If, on a write back request, no mapping table entry is found with the page address, a new entry should be allocated from the mapping table. If one empty slot can be found within the table, then it will be initialized with the physical address of the page, with two bit vectors set to zero. The dirty page will be written into the corresponding derived page. In the more common case, there is no unused entry in the mapping table. The memory controller then needs to evict an existing entry to make room for the dirty page. The eviction is performed as follows. The memory controller first checks whether there is a page whose cache lines are all in the home page, and no dirty line exists. This can be done easily by checking whether both bit vectors are all zero. The entry will be removed directly if it is the case. The removal of such entry does not harm correctness, because by default, memory controller will fetch pages from their home addresses if the page does not exist in the mapping table. If such entry could not be found, the memory controller then proceeds to find a clean entry (i.e. DBV is all zero), and initiates a write back which copies clean cache lines that are stored in the derived page to their home addresses. Note that this also does not harm correctness, because if the page is clean, then the version indicated by the CPBV is the stable snapshot from the previous epoch, and the other half is from two epoches ago, which can be safely overwritten. After the write back completes, the table entry can be removed. If empty entry still cannot be found, the memory controller interupts the OS to request a chunk of memory as the overflow buffer for holding the page. The overflowed page can be migrated back to the main storage at the beginning of the next epoch, where dirty bits for all entries in the mapping table are cleared and it is guaranteed that an entry can always be found. In practice, the last case should happen only rarely, because epoches are relatively short (hundreds of milliseconds), and working sets of epoches are expected to be smaller than what a reasonably sized mapping table could support.

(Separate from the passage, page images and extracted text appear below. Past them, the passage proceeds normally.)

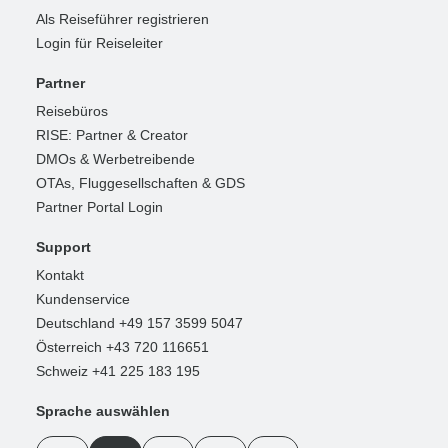
Als Reiseführer registrieren
Login für Reiseleiter
Partner
Reisebüros
RISE: Partner & Creator
DMOs & Werbetreibende
OTAs, Fluggesellschaften & GDS
Partner Portal Login
Support
Kontakt
Kundenservice
Deutschland +49 157 3599 5047
Österreich +43 720 116651
Schweiz +41 225 183 195
Sprache auswählen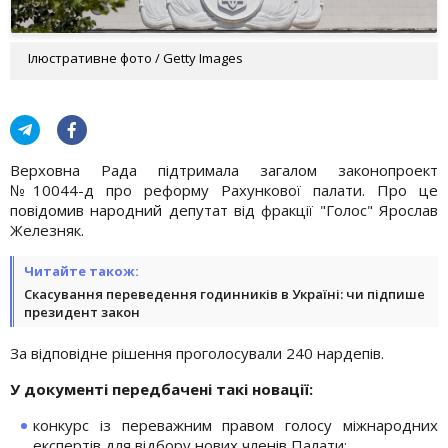
Ілюстративне фото / Getty Images
Верховна Рада підтримала загалом законопроект
№10044-д про реформу Рахункової палати. Про це
повідомив народний депутат від фракції "Голос" Ярослав
Железняк.
Читайте також:
Скасування переведення годинників в Україні: чи підпише
президент закон
За відповідне рішення проголосували 240 нардепів.
У документі передбачені такі новації:
конкурс із переважним правом голосу міжнародних
експертів для відбору нових членів Палати;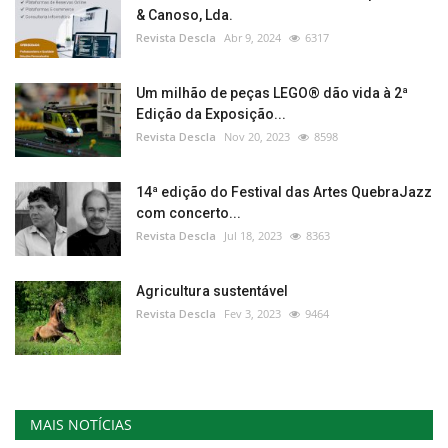
& Canoso, Lda.
Revista Descla
Abr 9, 2024
6317
Um milhão de peças LEGO® dão vida à 2ª
Edição da Exposição...
Revista Descla
Nov 20, 2023
8598
14ª edição do Festival das Artes QuebraJazz
com concerto...
Revista Descla
Jul 18, 2023
8363
Agricultura sustentável
Revista Descla
Fev 3, 2023
9464
MAIS NOTÍCIAS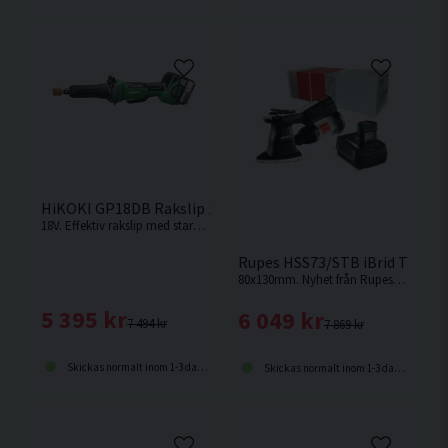
HiKOKI GP18DB Rakslip 18V (2x5,0Ah)
18V. Effektiv rakslip med stark kolborstfri motor som ger samma prestanda som motsvarande modell med nätdrift.
Rupes HSS73/STB iBrid Trekant
80x130mm. Nyhet från Rupes. Batteridriven planslip på 18V med dubbla batterier och upp till 45 minuters körtid per batteri.
5 395 kr
6 049 kr
7 494 kr
7 869 kr
Skickas normalt inom 1-3 dagar
Skickas normalt inom 1-3 dagar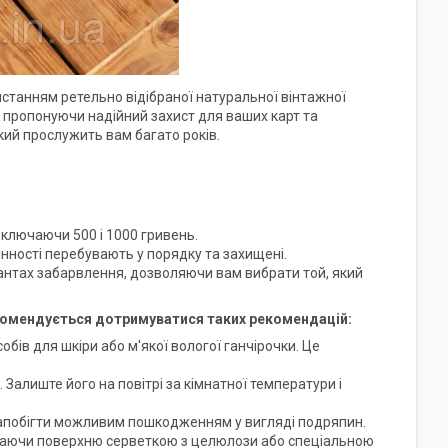
истанням ретельно відібраної натуральної вінтажної
ь, пропонуючи надійний захист для ваших карт та
який прослужить вам багато років.
 включаючи 500 і 1000 гривень.
інності перебувають у порядку та захищені.
іантах забарвлення, дозволяючи вам вибрати той, який
комендується дотримуватися таких рекомендацій:
ів для шкіри або м'якої вологої ганчірочки. Це
 Залиште його на повітрі за кімнатної температури і
 запобігти можливим пошкодженням у вигляді подряпин.
ираючи поверхню серветкою з целюлози або спеціальною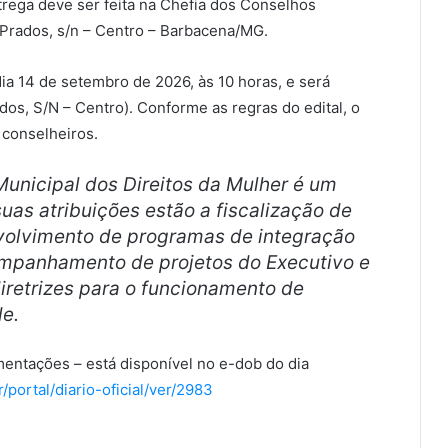
rega deve ser feita na Chefia dos Conselhos
 Prados, s/n – Centro – Barbacena/MG.
ia 14 de setembro de 2026, às 10 horas, e será
os, S/N – Centro). Conforme as regras do edital, o
 conselheiros.
unicipal dos Direitos da Mulher é um
suas atribuições estão a fiscalização de
nvolvimento de programas de integração
companhamento de projetos do Executivo e
diretrizes para o funcionamento de
e.
entações – está disponível no e-dob do dia
portal/diario-oficial/ver/2983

At the end of an epoch, the memory controller interrupts all processors to perform end-of-epoch actions. Processors first drain their volatile states as described in previous sections, and then write back dirty lines from their on-chip cache. Dirty pages from the L4 cache are also evicted. After that, processors write their execution context, including the register file, to a checkpoint location on the NVM. In the meantime, the memory controller walks the mapping table and persists bit vectors. CPBVs and mapping information are written into the NVM as part of the checkpoint’s metadata. CPBVs bits are then flipped if the dirty bit is set. This reflects the fact that if a cache line was updated in an epoch, it will then become part of the stable snapshot in the perspective of the next epoch. As the last step, DBVs are flash-cleared. After the new snapshot has been persisted, the previous snapshot is now stale, and can be garbage collected.

On recovery, the recovery handler first locates the last known valid snapshot on the NVM. Then the recovery handler loads mapping information from the NVM, including the address mapping, as well as CPBVs. DBVs are initialized to zero. Finally, the handler instructs all processors to load their execution contexts from the snapshot, after which normal execution could resume.